#### What to work on
Present all the records below as a two-column CSV headed field and value, with one row per labeled line. Put each field's text and its value in its own quoted field with any line breaks turned into spaces, and leave the pictures out.

#### Input data
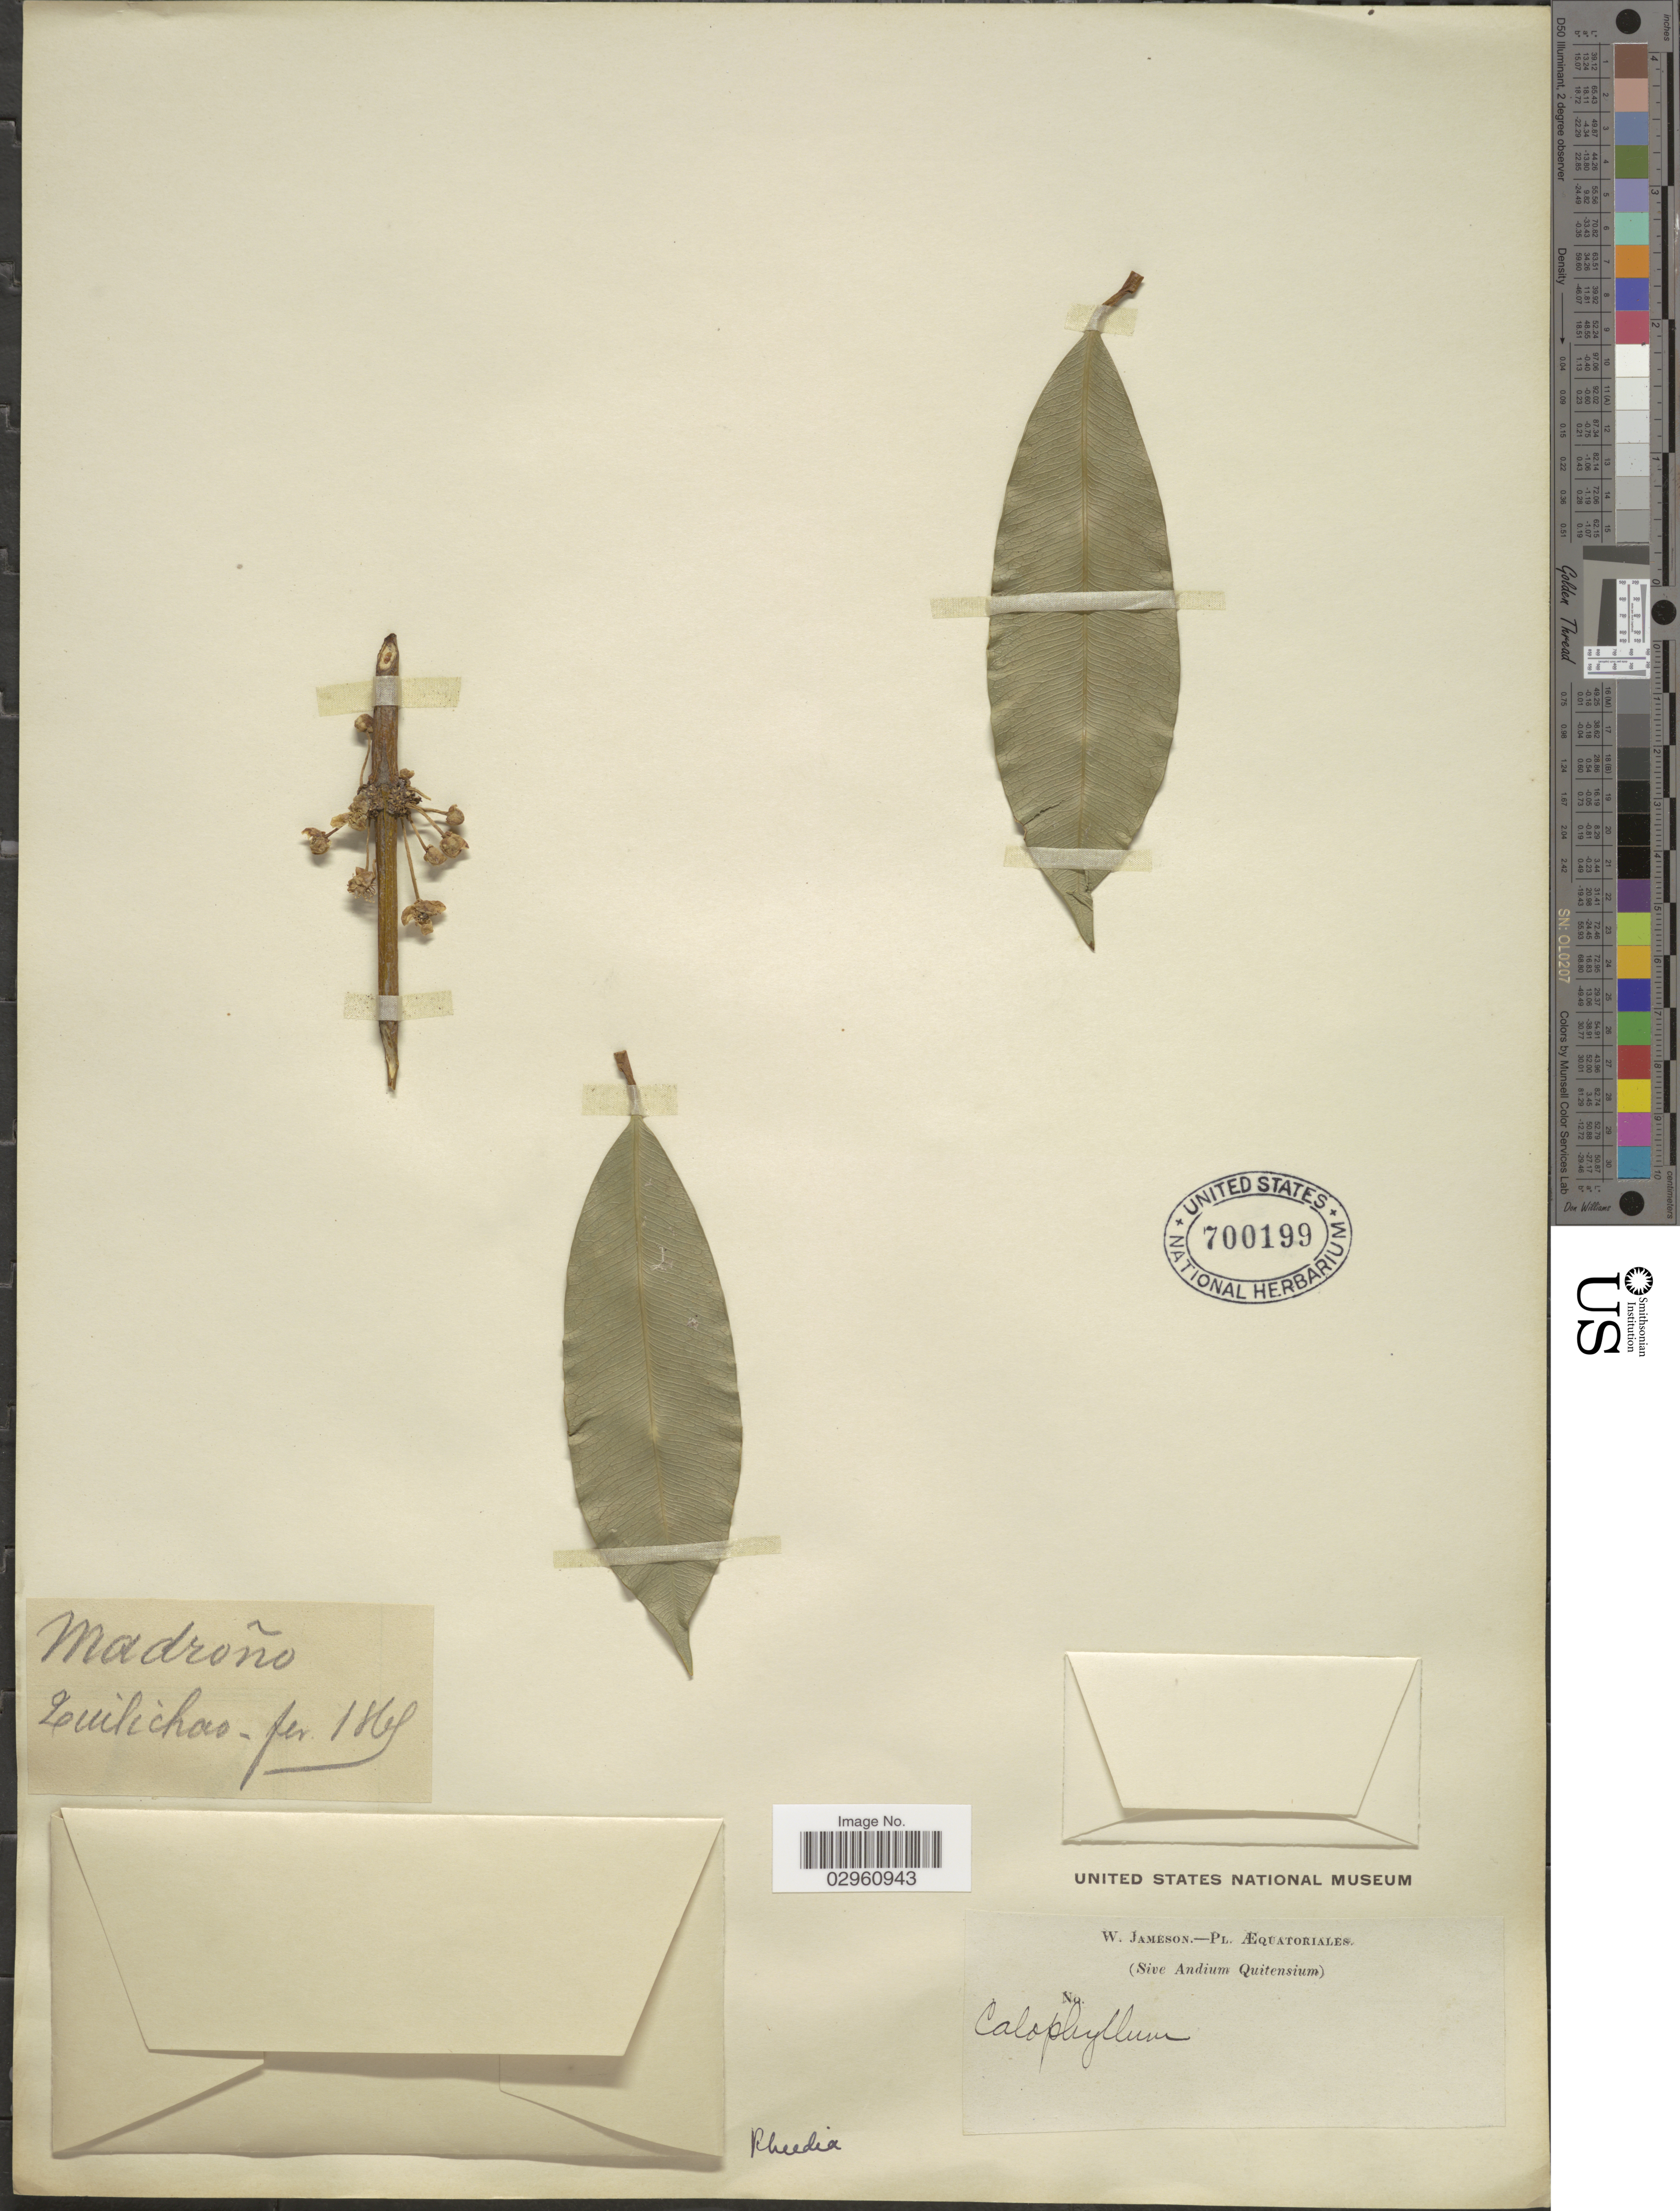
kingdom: Plantae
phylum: Tracheophyta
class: Magnoliopsida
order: Malpighiales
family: Clusiaceae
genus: Garcinia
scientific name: Garcinia sp.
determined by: Strong, Mark T., (BOT), Smithsonian Institution - National Museum of Natural History (UNITED STATES)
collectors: W. Jameson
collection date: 1865-02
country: Ecuador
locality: Æquatoriales. (Sive Andium Quitensium) Madroño Quilichao.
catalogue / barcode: US 700199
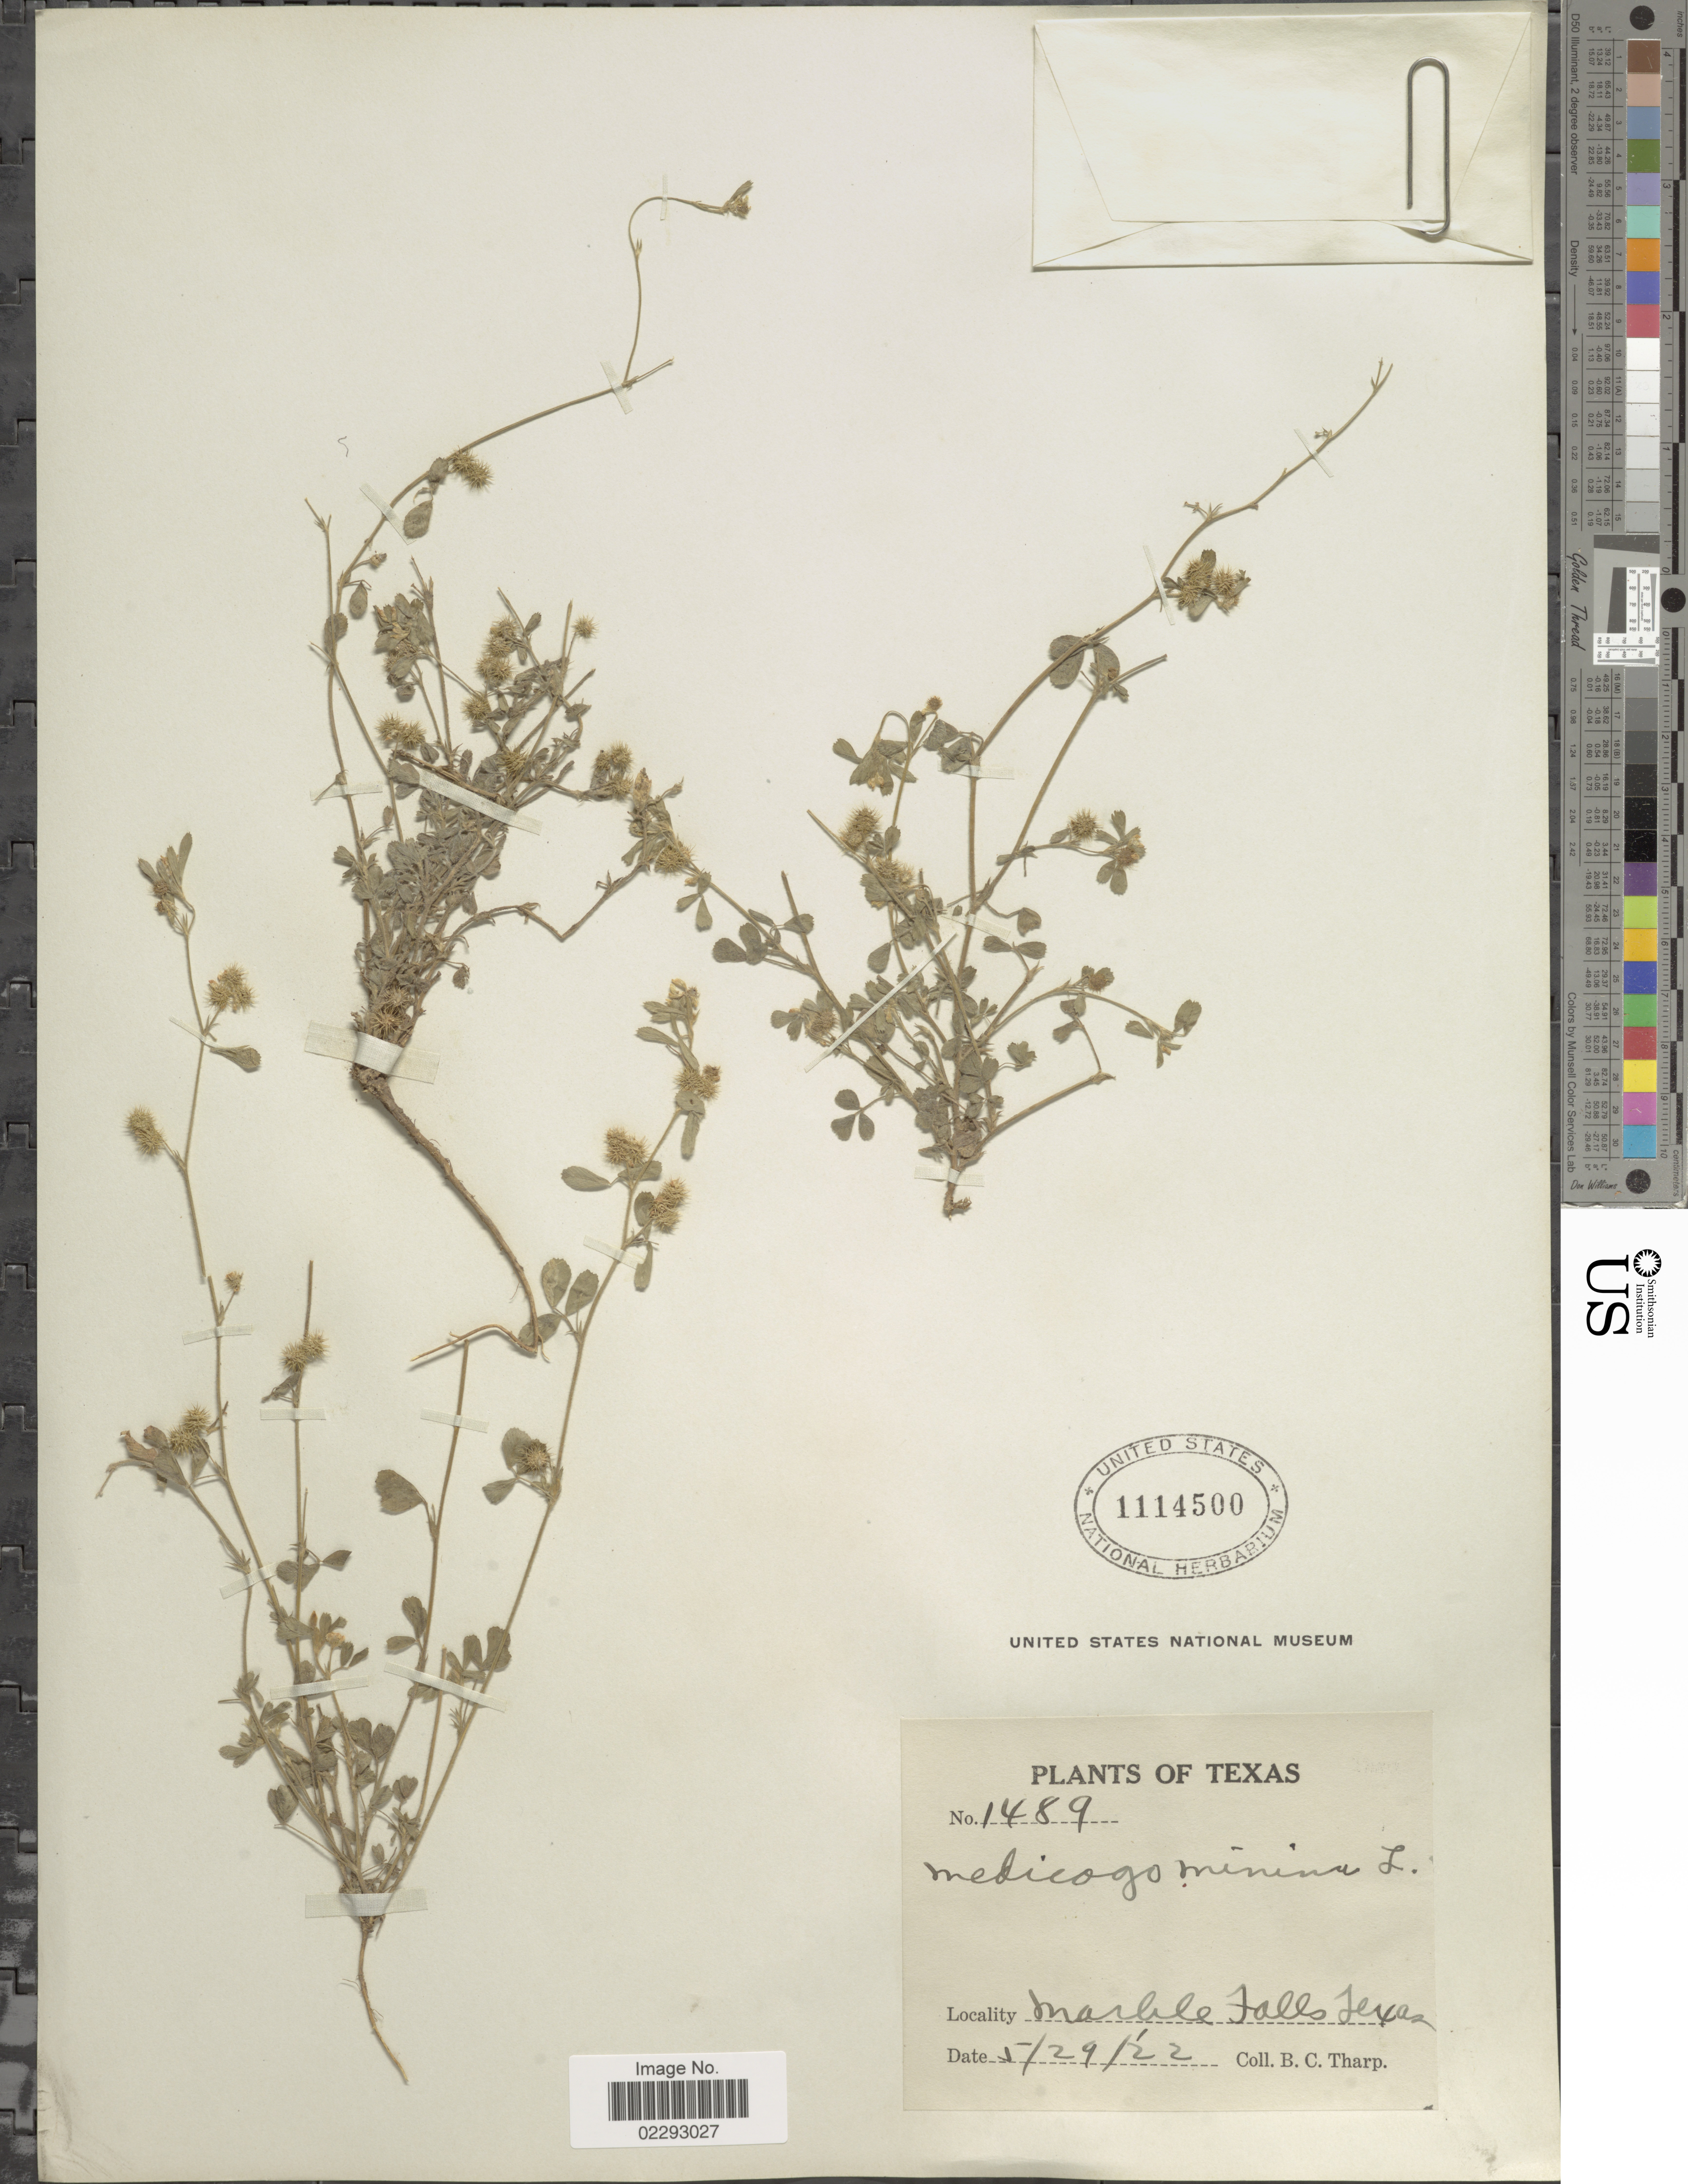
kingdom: Plantae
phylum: Tracheophyta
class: Magnoliopsida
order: Fabales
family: Fabaceae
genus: Medicago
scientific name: Medicago minima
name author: Lam.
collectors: B. C. Tharp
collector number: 1489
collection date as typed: Transcribed d/m/y: 29/5/22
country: United States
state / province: Texas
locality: Texas, Marble Falls Texas.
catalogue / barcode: US 1114500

#### Answer to the problem
field,value
"kingdom:","Plantae"
"phylum:","Tracheophyta"
"class:","Magnoliopsida"
"order:","Malpighiales"
"family:","Clusiaceae"
"genus:","Garcinia"
"scientific name:","Garcinia sp."
"determined by:","Strong, Mark T., (BOT), Smithsonian Institution - National Museum of Natural History (UNITED STATES)"
"collectors:","W. Jameson"
"collection date:","1865-02"
"country:","Ecuador"
"locality:","Æquatoriales. (Sive Andium Quitensium) Madroño Quilichao."
"catalogue / barcode:","US 700199"
"kingdom:","Plantae"
"phylum:","Tracheophyta"
"class:","Magnoliopsida"
"order:","Fabales"
"family:","Fabaceae"
"genus:","Medicago"
"scientific name:","Medicago minima"
"name author:","Lam."
"collectors:","B. C. Tharp"
"collector number:","1489"
"collection date as typed:","Transcribed d/m/y: 29/5/22"
"country:","United States"
"state / province:","Texas"
"locality:","Texas, Marble Falls Texas."
"catalogue / barcode:","US 1114500"